### Texto de origen
────────────────────────────────────────

Escribe: Percy Vilchez Vela
La figura del forastero en Iquitos es visible, abundante y notoria. Venido de alguna parte, abandonando para siempre su suelo natal, ese ciudadano por adopción, ese morador de último momento, afincó con el pie derecho en la villa amazónica y se convirtió en alguien normal e importante en el paisaje de todos los días. El pianista francés de la presente crónica fue uno de los primeros afuerinos que se integró a esa ciudad de antes. Su adhesión a la urbe de entonces fue radical y su amor a las mujeres lugareñas fue algo así como su sello de identidad.
En el exclusivo bar Builders arms, una de las primeros tabernas que se abrieron en la sedienta ciudad donde el consumo de licor iba a ser oceánico, tan grande como el caudal del río selvático, el sonido del flamante y novísimo aparato era una seducción inevitable, arrasadora. Esa caja grande, hecha de madera barnizada, como que era una efusión de la magia moderna, una evidencia de lo maravilloso, puesto que adentro parecía que había un músico diminuto e invisible que se desplazaba a lo largo y ancho de esas barras nada fijas, sacando a cada paso sonidos agradables que nada tenían que ver con los sonidos de los instrumentos musicales vernáculos. Era como una serenata fija que daba otro aire a los parroquianos pudientes que se divertían entre las botellas con entro o sin contenido, los vasos vacíos o llenos, el disperso humo de las cigarros. El instrumento era el piano.

────────────────────────────────────────

### Listado proporcionado
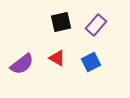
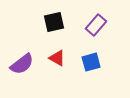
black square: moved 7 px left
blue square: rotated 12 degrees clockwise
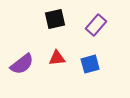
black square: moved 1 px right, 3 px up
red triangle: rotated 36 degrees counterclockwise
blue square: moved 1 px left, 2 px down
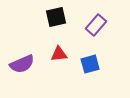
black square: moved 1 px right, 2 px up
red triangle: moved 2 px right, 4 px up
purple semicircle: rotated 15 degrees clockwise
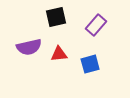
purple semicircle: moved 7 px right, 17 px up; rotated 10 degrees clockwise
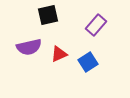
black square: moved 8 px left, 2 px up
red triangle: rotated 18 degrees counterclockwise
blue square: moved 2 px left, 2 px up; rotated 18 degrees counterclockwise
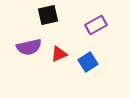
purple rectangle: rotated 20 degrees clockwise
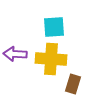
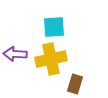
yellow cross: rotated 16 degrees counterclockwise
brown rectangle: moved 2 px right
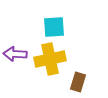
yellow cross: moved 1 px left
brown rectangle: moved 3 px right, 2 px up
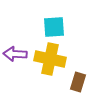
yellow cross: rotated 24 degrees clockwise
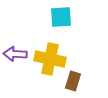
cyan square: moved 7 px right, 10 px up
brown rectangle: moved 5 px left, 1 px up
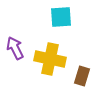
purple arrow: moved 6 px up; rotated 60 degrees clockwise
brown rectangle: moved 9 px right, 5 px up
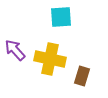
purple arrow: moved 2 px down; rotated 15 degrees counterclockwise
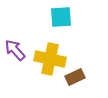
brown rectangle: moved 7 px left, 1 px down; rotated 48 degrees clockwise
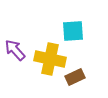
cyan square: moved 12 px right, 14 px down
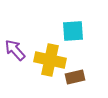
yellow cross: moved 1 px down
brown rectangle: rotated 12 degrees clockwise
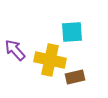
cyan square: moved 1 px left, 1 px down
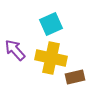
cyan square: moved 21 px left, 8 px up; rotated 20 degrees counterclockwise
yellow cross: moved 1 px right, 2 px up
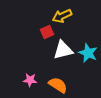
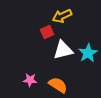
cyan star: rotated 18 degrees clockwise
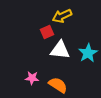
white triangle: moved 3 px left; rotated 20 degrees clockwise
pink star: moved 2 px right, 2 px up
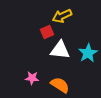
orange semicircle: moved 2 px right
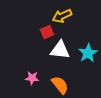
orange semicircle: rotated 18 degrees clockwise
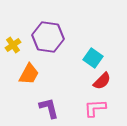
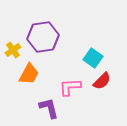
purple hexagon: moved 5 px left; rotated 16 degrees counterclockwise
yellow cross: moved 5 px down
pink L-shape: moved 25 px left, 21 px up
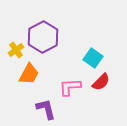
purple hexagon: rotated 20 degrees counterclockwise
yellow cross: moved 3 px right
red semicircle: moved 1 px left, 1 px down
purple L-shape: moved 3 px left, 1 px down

────────────────────────────────────────

### Tarea requerida
Copia literalmente el fragmento de la crónica sobre el pianista francés en Iquitos que empieza con "En el exclusivo" y sigue hasta "era el piano.".

### Resultado del ejercicio
En el exclusivo bar Builders arms, una de las primeros tabernas que se abrieron en la sedienta ciudad donde el consumo de licor iba a ser oceánico, tan grande como el caudal del río selvático, el sonido del flamante y novísimo aparato era una seducción inevitable, arrasadora. Esa caja grande, hecha de madera barnizada, como que era una efusión de la magia moderna, una evidencia de lo maravilloso, puesto que adentro parecía que había un músico diminuto e invisible que se desplazaba a lo largo y ancho de esas barras nada fijas, sacando a cada paso sonidos agradables que nada tenían que ver con los sonidos de los instrumentos musicales vernáculos. Era como una serenata fija que daba otro aire a los parroquianos pudientes que se divertían entre las botellas con entro o sin contenido, los vasos vacíos o llenos, el disperso humo de las cigarros. El instrumento era el piano.